With new restaurant openings finally accelerating but still nowhere near pre-recession levels, many equipment manufacturers continue to count on consultant specifications and dealer selections to gain market share. The design-build market sector is especially desirable because of the size of many projects, with multi-million-dollar equipment packages not uncommon in larger noncommercial foodservice and fine-dining jobs. Becoming the supplier of choice on just a handful of these opportunities can bring important new revenue and profit to reps, dealers and selected factories. The problem in this scenario, however, lies in the word “profit,” as in who earns it and why.

As part of their “objective” services, design consultants most often write specifications that can be filled by more than one manufacturer, in collaboration with qualified dealers. This creates pressure on equipment suppliers to bid a job at the lowest possible level and deliver quotes with razor-thin (or even negative) margins. As has been shown over time, dealers can survive this practice because they have the safety net of volume discounts and year-end rebates. For equipment makers, though, the situation is more complicated, as first-tier factories face the choice of winning profitless sales or losing orders to competitors whose costs of doing business are lower. Reps are also placed between a rock and a hard place, since they earn no commissions unless the manufacturers they work for are willing to be the lowest bidders on design projects.

As this description implies, there are few potential winners and many likely losers when design-build work is attained in this fashion. Specifying consultants, for example, can find that equipment with entirely different capacities, performance and features than the ones they intended are now part of the final kitchen package. The biggest losers, in many instances, are equipment end-users who not only can wind up with equipment ill-suited to presenting their menus and expressing their concepts, but also realize that their best interests have been sacrificed by suppliers whose economic decisions they are powerless to control.

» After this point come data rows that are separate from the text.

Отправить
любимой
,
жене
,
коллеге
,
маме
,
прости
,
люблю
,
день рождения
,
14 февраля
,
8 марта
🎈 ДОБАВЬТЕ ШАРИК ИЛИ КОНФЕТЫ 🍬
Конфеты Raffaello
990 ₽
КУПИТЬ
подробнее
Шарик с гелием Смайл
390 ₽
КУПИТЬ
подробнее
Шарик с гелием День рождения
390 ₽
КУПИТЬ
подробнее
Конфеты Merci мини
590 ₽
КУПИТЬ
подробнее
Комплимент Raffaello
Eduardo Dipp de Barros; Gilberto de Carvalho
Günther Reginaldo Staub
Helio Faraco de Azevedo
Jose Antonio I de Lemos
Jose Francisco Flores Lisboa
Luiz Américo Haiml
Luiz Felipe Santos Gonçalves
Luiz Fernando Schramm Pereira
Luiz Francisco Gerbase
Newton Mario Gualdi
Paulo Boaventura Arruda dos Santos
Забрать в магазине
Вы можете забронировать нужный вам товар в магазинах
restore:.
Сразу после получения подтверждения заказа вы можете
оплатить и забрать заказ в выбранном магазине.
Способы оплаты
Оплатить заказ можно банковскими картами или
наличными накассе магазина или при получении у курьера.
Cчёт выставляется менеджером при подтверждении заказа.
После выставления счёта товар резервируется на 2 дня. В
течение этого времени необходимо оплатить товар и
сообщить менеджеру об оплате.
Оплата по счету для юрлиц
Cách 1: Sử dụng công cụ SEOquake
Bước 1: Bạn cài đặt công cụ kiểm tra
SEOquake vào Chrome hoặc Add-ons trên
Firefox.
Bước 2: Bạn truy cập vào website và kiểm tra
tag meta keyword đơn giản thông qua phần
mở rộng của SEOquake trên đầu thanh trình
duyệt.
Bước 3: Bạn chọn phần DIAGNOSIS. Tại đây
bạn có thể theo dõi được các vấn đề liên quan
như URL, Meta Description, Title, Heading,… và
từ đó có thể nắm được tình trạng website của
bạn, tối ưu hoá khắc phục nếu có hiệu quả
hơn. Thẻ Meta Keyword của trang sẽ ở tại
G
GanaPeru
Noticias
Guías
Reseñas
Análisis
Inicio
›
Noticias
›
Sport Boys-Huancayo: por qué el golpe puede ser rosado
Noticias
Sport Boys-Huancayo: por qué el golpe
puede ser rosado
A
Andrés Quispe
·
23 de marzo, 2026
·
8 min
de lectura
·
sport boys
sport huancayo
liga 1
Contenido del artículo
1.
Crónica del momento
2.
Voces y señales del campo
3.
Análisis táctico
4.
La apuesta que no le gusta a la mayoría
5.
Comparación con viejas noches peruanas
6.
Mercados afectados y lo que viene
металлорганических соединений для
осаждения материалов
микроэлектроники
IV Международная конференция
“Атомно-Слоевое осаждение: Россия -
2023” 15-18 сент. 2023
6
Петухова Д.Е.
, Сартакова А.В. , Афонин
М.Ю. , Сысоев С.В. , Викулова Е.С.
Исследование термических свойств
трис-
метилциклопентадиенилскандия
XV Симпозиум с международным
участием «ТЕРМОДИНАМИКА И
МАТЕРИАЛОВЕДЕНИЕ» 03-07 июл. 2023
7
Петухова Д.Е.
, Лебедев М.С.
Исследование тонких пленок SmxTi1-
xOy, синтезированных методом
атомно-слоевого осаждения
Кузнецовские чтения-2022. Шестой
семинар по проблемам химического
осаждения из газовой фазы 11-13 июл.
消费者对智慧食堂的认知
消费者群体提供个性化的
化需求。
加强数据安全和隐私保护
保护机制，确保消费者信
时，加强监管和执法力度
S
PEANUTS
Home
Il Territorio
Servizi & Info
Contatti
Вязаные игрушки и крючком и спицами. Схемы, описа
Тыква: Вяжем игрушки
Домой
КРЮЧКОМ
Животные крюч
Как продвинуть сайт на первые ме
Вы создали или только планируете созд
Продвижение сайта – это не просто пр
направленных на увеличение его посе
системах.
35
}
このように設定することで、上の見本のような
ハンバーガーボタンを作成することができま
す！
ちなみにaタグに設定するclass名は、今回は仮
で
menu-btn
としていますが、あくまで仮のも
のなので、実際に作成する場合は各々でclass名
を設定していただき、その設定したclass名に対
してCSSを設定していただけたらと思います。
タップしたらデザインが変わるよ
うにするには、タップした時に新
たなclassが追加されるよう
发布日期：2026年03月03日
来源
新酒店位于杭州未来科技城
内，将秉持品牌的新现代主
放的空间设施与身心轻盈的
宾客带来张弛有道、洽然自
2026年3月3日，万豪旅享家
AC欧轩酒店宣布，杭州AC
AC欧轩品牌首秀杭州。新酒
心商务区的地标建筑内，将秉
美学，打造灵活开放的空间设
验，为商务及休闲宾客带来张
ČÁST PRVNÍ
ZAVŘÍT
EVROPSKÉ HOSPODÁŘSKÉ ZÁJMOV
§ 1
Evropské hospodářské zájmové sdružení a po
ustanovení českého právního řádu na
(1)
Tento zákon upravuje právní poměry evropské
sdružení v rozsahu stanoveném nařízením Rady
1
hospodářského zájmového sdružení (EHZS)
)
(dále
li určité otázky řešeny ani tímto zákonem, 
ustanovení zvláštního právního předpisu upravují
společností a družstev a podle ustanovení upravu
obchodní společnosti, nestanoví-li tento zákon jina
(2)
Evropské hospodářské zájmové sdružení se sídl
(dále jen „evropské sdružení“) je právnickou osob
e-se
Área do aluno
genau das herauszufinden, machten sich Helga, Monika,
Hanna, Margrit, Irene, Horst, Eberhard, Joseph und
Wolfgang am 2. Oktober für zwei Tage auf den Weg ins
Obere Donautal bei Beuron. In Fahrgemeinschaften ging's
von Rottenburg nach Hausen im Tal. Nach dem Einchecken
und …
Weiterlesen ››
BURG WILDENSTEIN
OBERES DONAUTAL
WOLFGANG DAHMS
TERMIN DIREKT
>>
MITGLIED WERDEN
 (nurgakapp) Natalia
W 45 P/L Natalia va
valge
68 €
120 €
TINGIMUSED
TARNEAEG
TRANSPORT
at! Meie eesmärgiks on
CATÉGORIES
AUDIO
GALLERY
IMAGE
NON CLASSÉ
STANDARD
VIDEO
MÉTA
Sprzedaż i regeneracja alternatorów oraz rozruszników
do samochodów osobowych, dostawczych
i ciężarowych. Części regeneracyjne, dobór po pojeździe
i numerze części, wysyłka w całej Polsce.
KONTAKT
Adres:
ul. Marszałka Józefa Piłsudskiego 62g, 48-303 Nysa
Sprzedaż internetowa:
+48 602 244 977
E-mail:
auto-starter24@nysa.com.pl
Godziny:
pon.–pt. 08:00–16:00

It is clear that there is plenty of room for improvement in the way the foodservice equipment and supplies distribution channel is organized and functions. Established business practices are notoriously hard to alter in our industry and as long as somebody is making money from the status quo competitors are prone to follow suit. The key to long-term reform and profitability is for channel partners to focus consistently on the needs of operator-customers and to win their loyalty and repeat business by providing them with the products best suited to their programs. This requires operators to spend a little more for quality, but that’s a small price to pay for a kitchen capable of generating profits for many years to come.